### To-do item
When you spot the word "Pann" in a line of the data below, copy that line.

### Materials provided
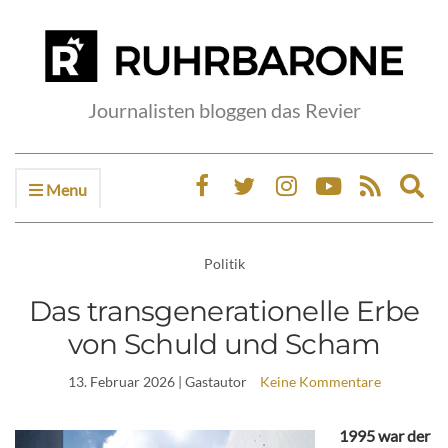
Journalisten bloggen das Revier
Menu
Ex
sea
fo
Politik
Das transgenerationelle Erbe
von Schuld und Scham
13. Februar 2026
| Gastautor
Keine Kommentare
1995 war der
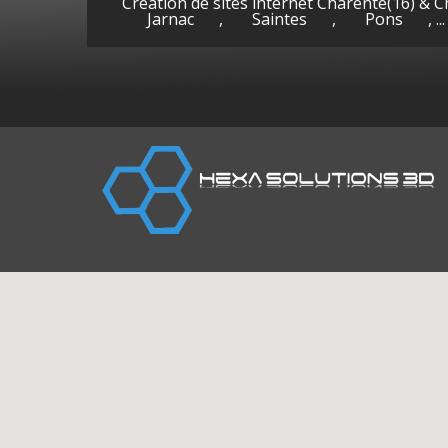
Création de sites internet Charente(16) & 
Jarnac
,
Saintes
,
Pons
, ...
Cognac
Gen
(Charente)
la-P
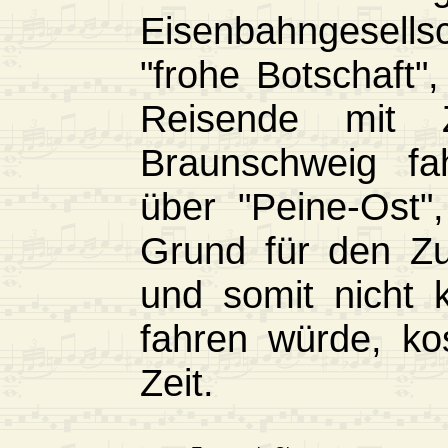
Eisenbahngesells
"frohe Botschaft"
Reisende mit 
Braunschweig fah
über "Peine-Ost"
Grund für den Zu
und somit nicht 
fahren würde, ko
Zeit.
* * *
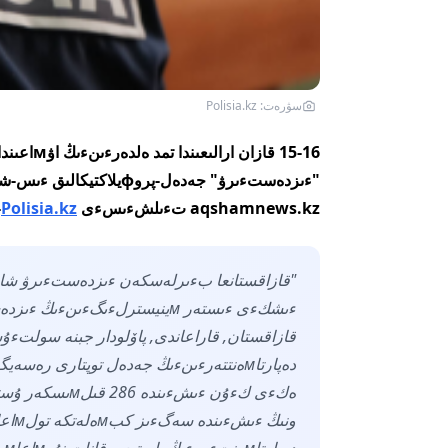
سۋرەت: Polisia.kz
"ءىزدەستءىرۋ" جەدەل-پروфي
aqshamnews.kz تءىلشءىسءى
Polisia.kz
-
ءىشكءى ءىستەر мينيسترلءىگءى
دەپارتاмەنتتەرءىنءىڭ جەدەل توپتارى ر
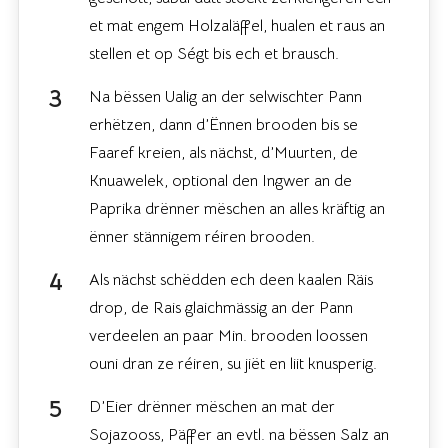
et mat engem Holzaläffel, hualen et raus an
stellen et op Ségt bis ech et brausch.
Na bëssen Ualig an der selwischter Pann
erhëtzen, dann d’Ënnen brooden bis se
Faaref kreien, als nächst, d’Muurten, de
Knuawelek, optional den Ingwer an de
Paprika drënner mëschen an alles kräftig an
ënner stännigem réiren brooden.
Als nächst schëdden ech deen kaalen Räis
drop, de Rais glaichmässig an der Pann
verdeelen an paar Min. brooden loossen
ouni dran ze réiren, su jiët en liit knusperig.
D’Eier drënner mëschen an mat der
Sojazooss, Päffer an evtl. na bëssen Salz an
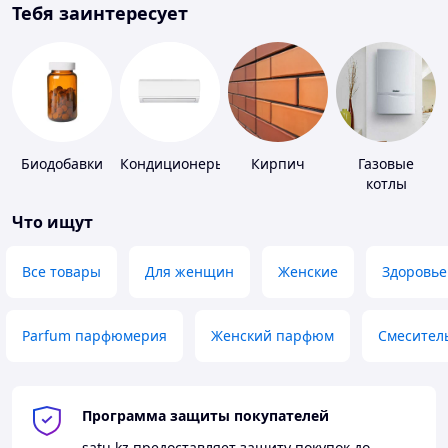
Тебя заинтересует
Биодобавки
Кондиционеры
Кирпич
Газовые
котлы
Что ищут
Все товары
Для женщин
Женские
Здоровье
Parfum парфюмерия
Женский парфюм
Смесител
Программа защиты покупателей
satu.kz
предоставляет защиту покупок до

### Reply
Na bëssen Ualig an der selwischter Pann
drop, de Rais glaichmässig an der Pann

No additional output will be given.